30話.私たちこれでいいのかな。

 「先輩、私は千花さんじゃないです。」

 キスの終わりに佐々木は言った。

 「私、知ってます。雪の日に外に出ないのも、いつも一人でいるのも、あのカフェによく行くのも全部千花さんのせいなんでしょう?私、知ってます。」

 どうして佐々木が千花のことを知っているのだろう。

 「勝手に調べました。ごめんなさい。」

 そう言ってから佐々木は涙しながら話を続けた。

 「私、千花さんの代わりにでもなりたかったのです。先輩と初めて会った時から好きになって、先輩と一緒になりたくて少し調べました。でも私なんかが千花さんの代わりになれるのでしょうか。先輩の心の中の虚しさを、空っぽの穴を埋めることができるのでしょうか。たぶんできないと思います。せめて千花さんの代わりにでもなれるのでしょうか。私は不安です。」

 佐々木の涙は止まることを知らない。袖で涙を拭き取りながら佐々木は坦々と言い続ける。
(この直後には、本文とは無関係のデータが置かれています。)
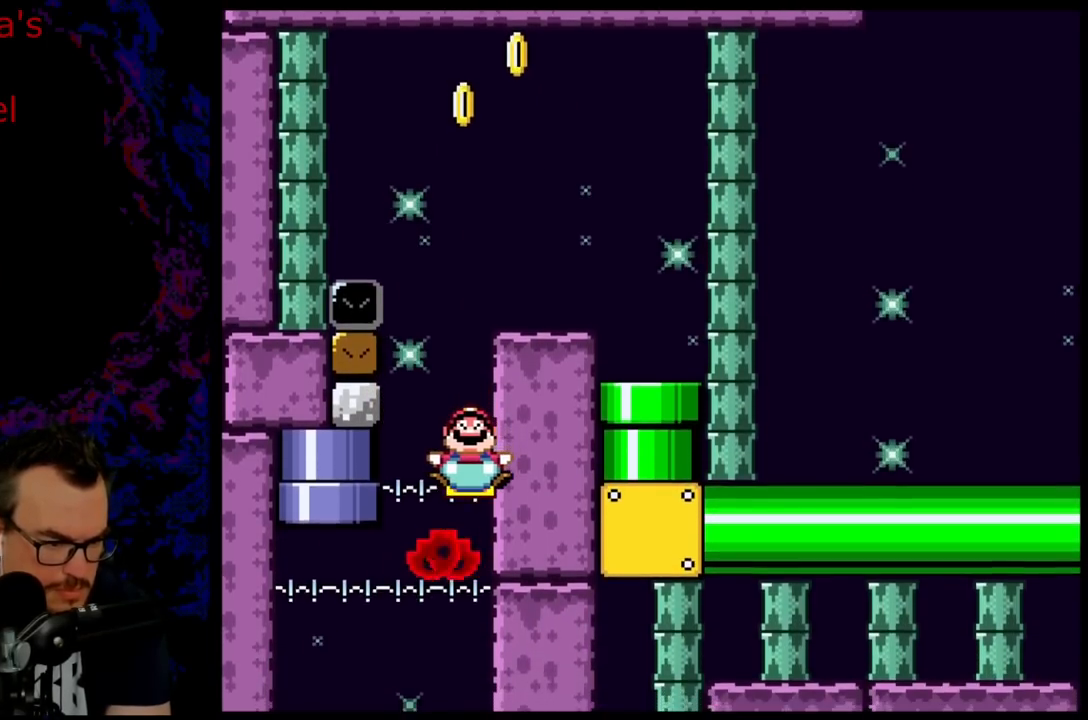
{"buttons": ["X", "DPAD_DOWN"], "events": [[67, "DPAD_DOWN", "up"], [117, "DPAD_DOWN", "down"]]}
 「私は先輩の千花さんの代わりにでもなりたいです。先輩。私を抱いてください。私を先輩が好きだったあの人だと思って抱いてください。」

 佐々木は強請るように言った。私はそう言う佐々木を抱いた。佐々木のことを抱きながら千花のことを思った。佐々木は私に何度も好きっと言ってくれたけど私は一度も好きと言ってくれなかった。
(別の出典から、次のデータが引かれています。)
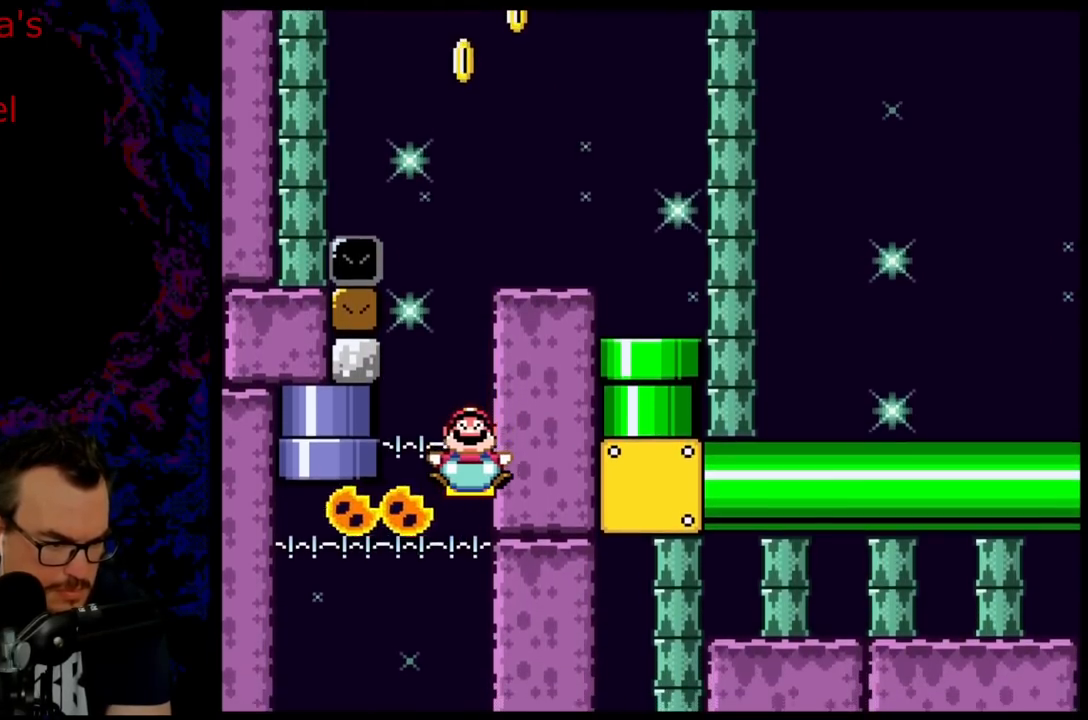
{"buttons": ["X", "DPAD_DOWN"], "events": []}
 あの日以来、私たちは付き合い始めた。歪な恋愛だったけど私たちはそれで満足した。でも私は知っている。逃げた先に天国なんてないと言うことを、あるのは地獄めいた苦しい現実だけだと言うことを。それでも私たちはその恋愛を続いた。

 「先輩。私のことを千花と呼んでもいいですよ。」

 「でもそれは…。」

 「大丈夫です。私をあの人の代わりだと思って使ってください。私はそれだけで大丈夫です。」

 「わかったよ、千花。これからはこう呼ぶね。」

 「はい、ありがとございます、先輩。」

 千花は私を見て笑ってくれた。その頬を撫で、唇にキスをした。千花は照れくさそうな笑いをした。幸せと罪悪感が混じり合い私の心臓を痛く叩いた。千花のことだけを考えて生きてきた10年で、これからの10年も私はたぶん千花のことだけを思いながら生きてくことになるのだろう。この私たちの許されない歪んだ関係がどこまで続くのかはわからない。私たちこれでいいのかな。千花、私たちこれでいいよね?